Directions for this task: Reproduce the records below word for word.

== Supplied data ==

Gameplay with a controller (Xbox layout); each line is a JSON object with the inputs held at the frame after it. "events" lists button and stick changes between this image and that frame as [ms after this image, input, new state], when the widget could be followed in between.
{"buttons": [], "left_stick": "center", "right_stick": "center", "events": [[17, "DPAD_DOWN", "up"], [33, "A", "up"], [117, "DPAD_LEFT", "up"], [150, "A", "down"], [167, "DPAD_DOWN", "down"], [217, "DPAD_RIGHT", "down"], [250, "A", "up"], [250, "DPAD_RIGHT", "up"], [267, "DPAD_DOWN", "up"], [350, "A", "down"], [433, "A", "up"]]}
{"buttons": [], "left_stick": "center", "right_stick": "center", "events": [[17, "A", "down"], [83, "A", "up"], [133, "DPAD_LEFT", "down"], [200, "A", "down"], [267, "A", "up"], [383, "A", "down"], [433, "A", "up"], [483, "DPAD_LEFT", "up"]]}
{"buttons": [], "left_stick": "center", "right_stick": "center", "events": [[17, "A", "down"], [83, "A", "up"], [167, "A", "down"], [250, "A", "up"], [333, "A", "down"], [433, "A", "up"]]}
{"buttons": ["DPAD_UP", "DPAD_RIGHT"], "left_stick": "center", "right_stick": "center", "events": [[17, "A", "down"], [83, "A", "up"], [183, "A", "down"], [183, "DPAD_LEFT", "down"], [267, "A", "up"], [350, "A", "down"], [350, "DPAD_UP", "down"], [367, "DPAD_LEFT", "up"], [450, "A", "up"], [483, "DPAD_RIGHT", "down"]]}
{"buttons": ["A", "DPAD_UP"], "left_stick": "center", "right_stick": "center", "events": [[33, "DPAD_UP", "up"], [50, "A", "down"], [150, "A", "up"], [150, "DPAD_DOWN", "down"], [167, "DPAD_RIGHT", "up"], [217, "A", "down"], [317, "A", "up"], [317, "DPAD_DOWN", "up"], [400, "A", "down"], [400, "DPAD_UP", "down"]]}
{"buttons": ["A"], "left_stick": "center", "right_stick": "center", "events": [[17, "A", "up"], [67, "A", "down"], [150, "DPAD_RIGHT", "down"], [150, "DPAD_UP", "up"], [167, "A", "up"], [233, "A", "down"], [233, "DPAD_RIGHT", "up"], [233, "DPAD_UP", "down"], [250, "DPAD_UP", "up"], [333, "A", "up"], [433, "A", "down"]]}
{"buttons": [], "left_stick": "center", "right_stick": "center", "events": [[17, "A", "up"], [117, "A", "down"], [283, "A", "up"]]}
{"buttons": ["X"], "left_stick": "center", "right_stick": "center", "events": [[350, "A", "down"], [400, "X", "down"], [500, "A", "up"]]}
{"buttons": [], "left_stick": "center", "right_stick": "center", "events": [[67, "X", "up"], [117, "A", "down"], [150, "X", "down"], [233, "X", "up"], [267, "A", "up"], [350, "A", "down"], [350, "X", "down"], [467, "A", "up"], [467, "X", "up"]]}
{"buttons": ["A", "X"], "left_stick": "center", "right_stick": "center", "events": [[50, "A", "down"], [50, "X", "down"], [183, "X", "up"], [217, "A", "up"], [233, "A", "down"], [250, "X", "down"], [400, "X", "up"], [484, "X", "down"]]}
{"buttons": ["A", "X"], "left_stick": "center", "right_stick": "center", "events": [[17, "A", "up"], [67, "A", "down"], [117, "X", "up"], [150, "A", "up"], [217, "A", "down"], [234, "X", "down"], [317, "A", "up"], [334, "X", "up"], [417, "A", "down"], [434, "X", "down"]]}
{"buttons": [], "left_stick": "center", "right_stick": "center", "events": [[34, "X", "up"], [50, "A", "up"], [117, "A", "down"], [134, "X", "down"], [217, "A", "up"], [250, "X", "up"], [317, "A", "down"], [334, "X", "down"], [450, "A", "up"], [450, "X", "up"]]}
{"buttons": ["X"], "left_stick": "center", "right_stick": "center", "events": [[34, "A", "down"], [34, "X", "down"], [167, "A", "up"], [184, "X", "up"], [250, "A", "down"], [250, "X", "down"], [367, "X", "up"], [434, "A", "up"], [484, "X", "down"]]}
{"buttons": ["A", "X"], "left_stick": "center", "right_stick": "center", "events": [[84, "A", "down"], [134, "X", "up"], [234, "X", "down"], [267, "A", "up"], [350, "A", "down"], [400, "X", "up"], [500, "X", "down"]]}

===

Response to the task:
Gameplay with a controller (Xbox layout); each line is a JSON object with the inputs held at the frame after it. "events" lists button and stick changes between this image and that frame as [ms after this image, input, new state], when the widget could be followed in between.
{"buttons": [], "left_stick": "center", "right_stick": "center", "events": [[17, "DPAD_DOWN", "up"], [33, "A", "up"], [117, "DPAD_LEFT", "up"], [150, "A", "down"], [167, "DPAD_DOWN", "down"], [217, "DPAD_RIGHT", "down"], [250, "A", "up"], [250, "DPAD_RIGHT", "up"], [267, "DPAD_DOWN", "up"], [350, "A", "down"], [433, "A", "up"]]}
{"buttons": [], "left_stick": "center", "right_stick": "center", "events": [[17, "A", "down"], [83, "A", "up"], [133, "DPAD_LEFT", "down"], [200, "A", "down"], [267, "A", "up"], [383, "A", "down"], [433, "A", "up"], [483, "DPAD_LEFT", "up"]]}
{"buttons": [], "left_stick": "center", "right_stick": "center", "events": [[17, "A", "down"], [83, "A", "up"], [167, "A", "down"], [250, "A", "up"], [333, "A", "down"], [433, "A", "up"]]}
{"buttons": ["DPAD_UP", "DPAD_RIGHT"], "left_stick": "center", "right_stick": "center", "events": [[17, "A", "down"], [83, "A", "up"], [183, "A", "down"], [183, "DPAD_LEFT", "down"], [267, "A", "up"], [350, "A", "down"], [350, "DPAD_UP", "down"], [367, "DPAD_LEFT", "up"], [450, "A", "up"], [483, "DPAD_RIGHT", "down"]]}
{"buttons": ["A", "DPAD_UP"], "left_stick": "center", "right_stick": "center", "events": [[33, "DPAD_UP", "up"], [50, "A", "down"], [150, "A", "up"], [150, "DPAD_DOWN", "down"], [167, "DPAD_RIGHT", "up"], [217, "A", "down"], [317, "A", "up"], [317, "DPAD_DOWN", "up"], [400, "A", "down"], [400, "DPAD_UP", "down"]]}
{"buttons": ["A"], "left_stick": "center", "right_stick": "center", "events": [[17, "A", "up"], [67, "A", "down"], [150, "DPAD_RIGHT", "down"], [150, "DPAD_UP", "up"], [167, "A", "up"], [233, "A", "down"], [233, "DPAD_RIGHT", "up"], [233, "DPAD_UP", "down"], [250, "DPAD_UP", "up"], [333, "A", "up"], [433, "A", "down"]]}
{"buttons": [], "left_stick": "center", "right_stick": "center", "events": [[17, "A", "up"], [117, "A", "down"], [283, "A", "up"]]}
{"buttons": ["X"], "left_stick": "center", "right_stick": "center", "events": [[350, "A", "down"], [400, "X", "down"], [500, "A", "up"]]}
{"buttons": [], "left_stick": "center", "right_stick": "center", "events": [[67, "X", "up"], [117, "A", "down"], [150, "X", "down"], [233, "X", "up"], [267, "A", "up"], [350, "A", "down"], [350, "X", "down"], [467, "A", "up"], [467, "X", "up"]]}
{"buttons": ["A", "X"], "left_stick": "center", "right_stick": "center", "events": [[50, "A", "down"], [50, "X", "down"], [183, "X", "up"], [217, "A", "up"], [233, "A", "down"], [250, "X", "down"], [400, "X", "up"], [484, "X", "down"]]}
{"buttons": ["A", "X"], "left_stick": "center", "right_stick": "center", "events": [[17, "A", "up"], [67, "A", "down"], [117, "X", "up"], [150, "A", "up"], [217, "A", "down"], [234, "X", "down"], [317, "A", "up"], [334, "X", "up"], [417, "A", "down"], [434, "X", "down"]]}
{"buttons": [], "left_stick": "center", "right_stick": "center", "events": [[34, "X", "up"], [50, "A", "up"], [117, "A", "down"], [134, "X", "down"], [217, "A", "up"], [250, "X", "up"], [317, "A", "down"], [334, "X", "down"], [450, "A", "up"], [450, "X", "up"]]}
{"buttons": ["X"], "left_stick": "center", "right_stick": "center", "events": [[34, "A", "down"], [34, "X", "down"], [167, "A", "up"], [184, "X", "up"], [250, "A", "down"], [250, "X", "down"], [367, "X", "up"], [434, "A", "up"], [484, "X", "down"]]}
{"buttons": ["A", "X"], "left_stick": "center", "right_stick": "center", "events": [[84, "A", "down"], [134, "X", "up"], [234, "X", "down"], [267, "A", "up"], [350, "A", "down"], [400, "X", "up"], [500, "X", "down"]]}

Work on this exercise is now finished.